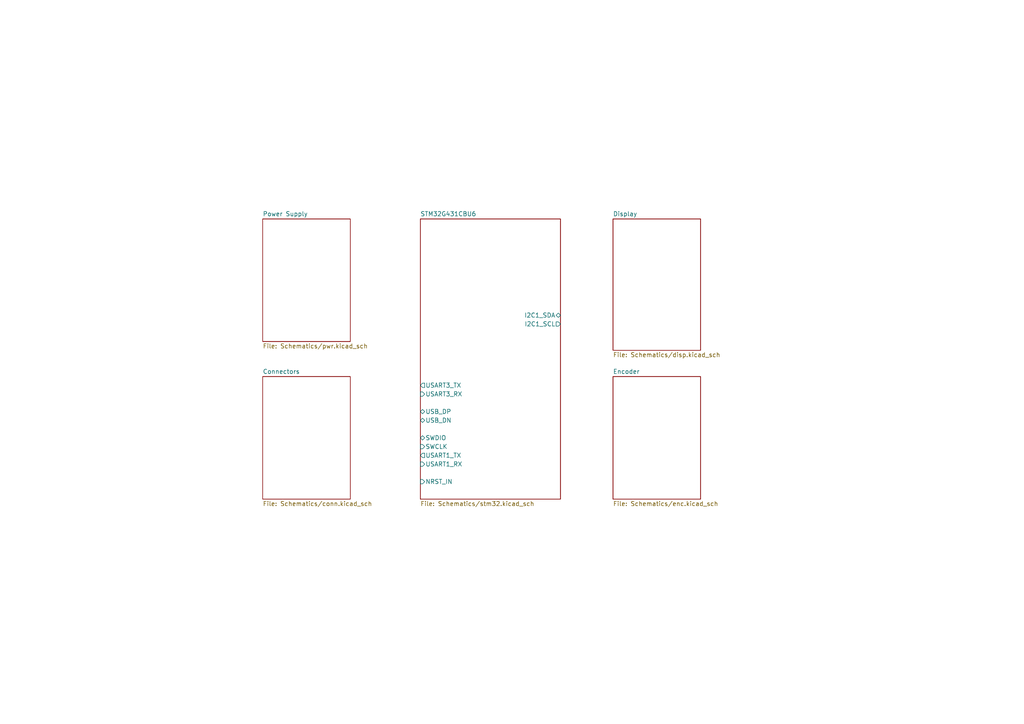
<source format=kicad_sch>
(kicad_sch (version 20230121) (generator eeschema)

  (uuid 82e33677-ace8-4564-a649-9e03cfe0645d)

  (paper "A4")

  


  (sheet (at 76.2 109.22) (size 25.4 35.56) (fields_autoplaced)
    (stroke (width 0.1524) (type solid))
    (fill (color 0 0 0 0.0000))
    (uuid 3ce12d8a-8701-466e-8be2-3dbed753ab2f)
    (property "Sheetname" "Connectors" (at 76.2 108.5084 0)
      (effects (font (size 1.27 1.27)) (justify left bottom))
    )
    (property "Sheetfile" "Schematics/conn.kicad_sch" (at 76.2 145.3646 0)
      (effects (font (size 1.27 1.27)) (justify left top))
    )
    (instances
      (project "LCD-1.9in-GUI"
        (path "/82e33677-ace8-4564-a649-9e03cfe0645d" (page "4"))
      )
    )
  )

  (sheet (at 121.92 63.5) (size 40.64 81.28) (fields_autoplaced)
    (stroke (width 0.1524) (type solid))
    (fill (color 0 0 0 0.0000))
    (uuid 99c6e600-2832-4313-a914-90f5cf336b56)
    (property "Sheetname" "STM32G431CBU6" (at 121.92 62.7884 0)
      (effects (font (size 1.27 1.27)) (justify left bottom))
    )
    (property "Sheetfile" "Schematics/stm32.kicad_sch" (at 121.92 145.3646 0)
      (effects (font (size 1.27 1.27)) (justify left top))
    )
    (pin "USB_DP" bidirectional (at 121.92 119.38 180)
      (effects (font (size 1.27 1.27)) (justify left))
      (uuid 07d26fb3-5da3-4346-ad3a-2a6d6a99f8bf)
    )
    (pin "SWCLK" input (at 121.92 129.54 180)
      (effects (font (size 1.27 1.27)) (justify left))
      (uuid b03c21e3-04b4-4b52-8f4f-195d36240b62)
    )
    (pin "SWDIO" bidirectional (at 121.92 127 180)
      (effects (font (size 1.27 1.27)) (justify left))
      (uuid 50948766-3b35-4617-8c86-a19d9fe015ed)
    )
    (pin "USB_DN" bidirectional (at 121.92 121.92 180)
      (effects (font (size 1.27 1.27)) (justify left))
      (uuid 796a42b0-f1f6-4689-a4f9-d7184c357d3b)
    )
    (pin "USART1_TX" output (at 121.92 132.08 180)
      (effects (font (size 1.27 1.27)) (justify left))
      (uuid 42317488-b3ef-4758-8af5-52b443197aba)
    )
    (pin "USART1_RX" input (at 121.92 134.62 180)
      (effects (font (size 1.27 1.27)) (justify left))
      (uuid 8847cede-4bc9-43bd-a8af-279ab3a9e7e8)
    )
    (pin "I2C1_SCL" output (at 162.56 93.98 0)
      (effects (font (size 1.27 1.27)) (justify right))
      (uuid d980d467-ec2c-42a2-8e35-d424676df00f)
    )
    (pin "I2C1_SDA" bidirectional (at 162.56 91.44 0)
      (effects (font (size 1.27 1.27)) (justify right))
      (uuid 276d98bf-7f82-4fb6-9d74-084a39f78724)
    )
    (pin "USART3_TX" output (at 121.92 111.76 180)
      (effects (font (size 1.27 1.27)) (justify left))
      (uuid e84e7e74-0da9-4379-8b17-ff2923c59c33)
    )
    (pin "USART3_RX" input (at 121.92 114.3 180)
      (effects (font (size 1.27 1.27)) (justify left))
      (uuid 992e5ef6-93c8-4747-a66b-547c5a60b929)
    )
    (pin "NRST_IN" input (at 121.92 139.7 180)
      (effects (font (size 1.27 1.27)) (justify left))
      (uuid 9afeee67-3293-4887-83ff-45272642a540)
    )
    (instances
      (project "LCD-1.9in-GUI"
        (path "/82e33677-ace8-4564-a649-9e03cfe0645d" (page "2"))
      )
    )
  )

  (sheet (at 177.8 109.22) (size 25.4 35.56) (fields_autoplaced)
    (stroke (width 0.1524) (type solid))
    (fill (color 0 0 0 0.0000))
    (uuid a30da396-5524-44d1-95b2-1e10f758ab6c)
    (property "Sheetname" "Encoder" (at 177.8 108.5084 0)
      (effects (font (size 1.27 1.27)) (justify left bottom))
    )
    (property "Sheetfile" "Schematics/enc.kicad_sch" (at 177.8 145.3646 0)
      (effects (font (size 1.27 1.27)) (justify left top))
    )
    (instances
      (project "LCD-1.9in-GUI"
        (path "/82e33677-ace8-4564-a649-9e03cfe0645d" (page "6"))
      )
    )
  )

  (sheet (at 76.2 63.5) (size 25.4 35.56) (fields_autoplaced)
    (stroke (width 0.1524) (type solid))
    (fill (color 0 0 0 0.0000))
    (uuid d9a08624-ff4b-4092-b292-184862bd9b19)
    (property "Sheetname" "Power Supply" (at 76.2 62.7884 0)
      (effects (font (size 1.27 1.27)) (justify left bottom))
    )
    (property "Sheetfile" "Schematics/pwr.kicad_sch" (at 76.2 99.6446 0)
      (effects (font (size 1.27 1.27)) (justify left top))
    )
    (instances
      (project "LCD-1.9in-GUI"
        (path "/82e33677-ace8-4564-a649-9e03cfe0645d" (page "3"))
      )
    )
  )

  (sheet (at 177.8 63.5) (size 25.4 38.1) (fields_autoplaced)
    (stroke (width 0.1524) (type solid))
    (fill (color 0 0 0 0.0000))
    (uuid ede3972f-27b1-4cb4-b370-076ab5158224)
    (property "Sheetname" "Display" (at 177.8 62.7884 0)
      (effects (font (size 1.27 1.27)) (justify left bottom))
    )
    (property "Sheetfile" "Schematics/disp.kicad_sch" (at 177.8 102.1846 0)
      (effects (font (size 1.27 1.27)) (justify left top))
    )
    (instances
      (project "LCD-1.9in-GUI"
        (path "/82e33677-ace8-4564-a649-9e03cfe0645d" (page "5"))
      )
    )
  )

  (sheet_instances
    (path "/" (page "1"))
  )
)

</source>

§ **WHAT YOU NEED TO DO**
Return the entries above exactly and in full; do not include images.

§ **EXERCISE RESULT**
<source format=kicad_sch>
(kicad_sch (version 20230121) (generator eeschema)

  (uuid 82e33677-ace8-4564-a649-9e03cfe0645d)

  (paper "A4")

  


  (sheet (at 76.2 109.22) (size 25.4 35.56) (fields_autoplaced)
    (stroke (width 0.1524) (type solid))
    (fill (color 0 0 0 0.0000))
    (uuid 3ce12d8a-8701-466e-8be2-3dbed753ab2f)
    (property "Sheetname" "Connectors" (at 76.2 108.5084 0)
      (effects (font (size 1.27 1.27)) (justify left bottom))
    )
    (property "Sheetfile" "Schematics/conn.kicad_sch" (at 76.2 145.3646 0)
      (effects (font (size 1.27 1.27)) (justify left top))
    )
    (instances
      (project "LCD-1.9in-GUI"
        (path "/82e33677-ace8-4564-a649-9e03cfe0645d" (page "4"))
      )
    )
  )

  (sheet (at 121.92 63.5) (size 40.64 81.28) (fields_autoplaced)
    (stroke (width 0.1524) (type solid))
    (fill (color 0 0 0 0.0000))
    (uuid 99c6e600-2832-4313-a914-90f5cf336b56)
    (property "Sheetname" "STM32G431CBU6" (at 121.92 62.7884 0)
      (effects (font (size 1.27 1.27)) (justify left bottom))
    )
    (property "Sheetfile" "Schematics/stm32.kicad_sch" (at 121.92 145.3646 0)
      (effects (font (size 1.27 1.27)) (justify left top))
    )
    (pin "USB_DP" bidirectional (at 121.92 119.38 180)
      (effects (font (size 1.27 1.27)) (justify left))
      (uuid 07d26fb3-5da3-4346-ad3a-2a6d6a99f8bf)
    )
    (pin "SWCLK" input (at 121.92 129.54 180)
      (effects (font (size 1.27 1.27)) (justify left))
      (uuid b03c21e3-04b4-4b52-8f4f-195d36240b62)
    )
    (pin "SWDIO" bidirectional (at 121.92 127 180)
      (effects (font (size 1.27 1.27)) (justify left))
      (uuid 50948766-3b35-4617-8c86-a19d9fe015ed)
    )
    (pin "USB_DN" bidirectional (at 121.92 121.92 180)
      (effects (font (size 1.27 1.27)) (justify left))
      (uuid 796a42b0-f1f6-4689-a4f9-d7184c357d3b)
    )
    (pin "USART1_TX" output (at 121.92 132.08 180)
      (effects (font (size 1.27 1.27)) (justify left))
      (uuid 42317488-b3ef-4758-8af5-52b443197aba)
    )
    (pin "USART1_RX" input (at 121.92 134.62 180)
      (effects (font (size 1.27 1.27)) (justify left))
      (uuid 8847cede-4bc9-43bd-a8af-279ab3a9e7e8)
    )
    (pin "I2C1_SCL" output (at 162.56 93.98 0)
      (effects (font (size 1.27 1.27)) (justify right))
      (uuid d980d467-ec2c-42a2-8e35-d424676df00f)
    )
    (pin "I2C1_SDA" bidirectional (at 162.56 91.44 0)
      (effects (font (size 1.27 1.27)) (justify right))
      (uuid 276d98bf-7f82-4fb6-9d74-084a39f78724)
    )
    (pin "USART3_TX" output (at 121.92 111.76 180)
      (effects (font (size 1.27 1.27)) (justify left))
      (uuid e84e7e74-0da9-4379-8b17-ff2923c59c33)
    )
    (pin "USART3_RX" input (at 121.92 114.3 180)
      (effects (font (size 1.27 1.27)) (justify left))
      (uuid 992e5ef6-93c8-4747-a66b-547c5a60b929)
    )
    (pin "NRST_IN" input (at 121.92 139.7 180)
      (effects (font (size 1.27 1.27)) (justify left))
      (uuid 9afeee67-3293-4887-83ff-45272642a540)
    )
    (instances
      (project "LCD-1.9in-GUI"
        (path "/82e33677-ace8-4564-a649-9e03cfe0645d" (page "2"))
      )
    )
  )

  (sheet (at 177.8 109.22) (size 25.4 35.56) (fields_autoplaced)
    (stroke (width 0.1524) (type solid))
    (fill (color 0 0 0 0.0000))
    (uuid a30da396-5524-44d1-95b2-1e10f758ab6c)
    (property "Sheetname" "Encoder" (at 177.8 108.5084 0)
      (effects (font (size 1.27 1.27)) (justify left bottom))
    )
    (property "Sheetfile" "Schematics/enc.kicad_sch" (at 177.8 145.3646 0)
      (effects (font (size 1.27 1.27)) (justify left top))
    )
    (instances
      (project "LCD-1.9in-GUI"
        (path "/82e33677-ace8-4564-a649-9e03cfe0645d" (page "6"))
      )
    )
  )

  (sheet (at 76.2 63.5) (size 25.4 35.56) (fields_autoplaced)
    (stroke (width 0.1524) (type solid))
    (fill (color 0 0 0 0.0000))
    (uuid d9a08624-ff4b-4092-b292-184862bd9b19)
    (property "Sheetname" "Power Supply" (at 76.2 62.7884 0)
      (effects (font (size 1.27 1.27)) (justify left bottom))
    )
    (property "Sheetfile" "Schematics/pwr.kicad_sch" (at 76.2 99.6446 0)
      (effects (font (size 1.27 1.27)) (justify left top))
    )
    (instances
      (project "LCD-1.9in-GUI"
        (path "/82e33677-ace8-4564-a649-9e03cfe0645d" (page "3"))
      )
    )
  )

  (sheet (at 177.8 63.5) (size 25.4 38.1) (fields_autoplaced)
    (stroke (width 0.1524) (type solid))
    (fill (color 0 0 0 0.0000))
    (uuid ede3972f-27b1-4cb4-b370-076ab5158224)
    (property "Sheetname" "Display" (at 177.8 62.7884 0)
      (effects (font (size 1.27 1.27)) (justify left bottom))
    )
    (property "Sheetfile" "Schematics/disp.kicad_sch" (at 177.8 102.1846 0)
      (effects (font (size 1.27 1.27)) (justify left top))
    )
    (instances
      (project "LCD-1.9in-GUI"
        (path "/82e33677-ace8-4564-a649-9e03cfe0645d" (page "5"))
      )
    )
  )

  (sheet_instances
    (path "/" (page "1"))
  )
)

</source>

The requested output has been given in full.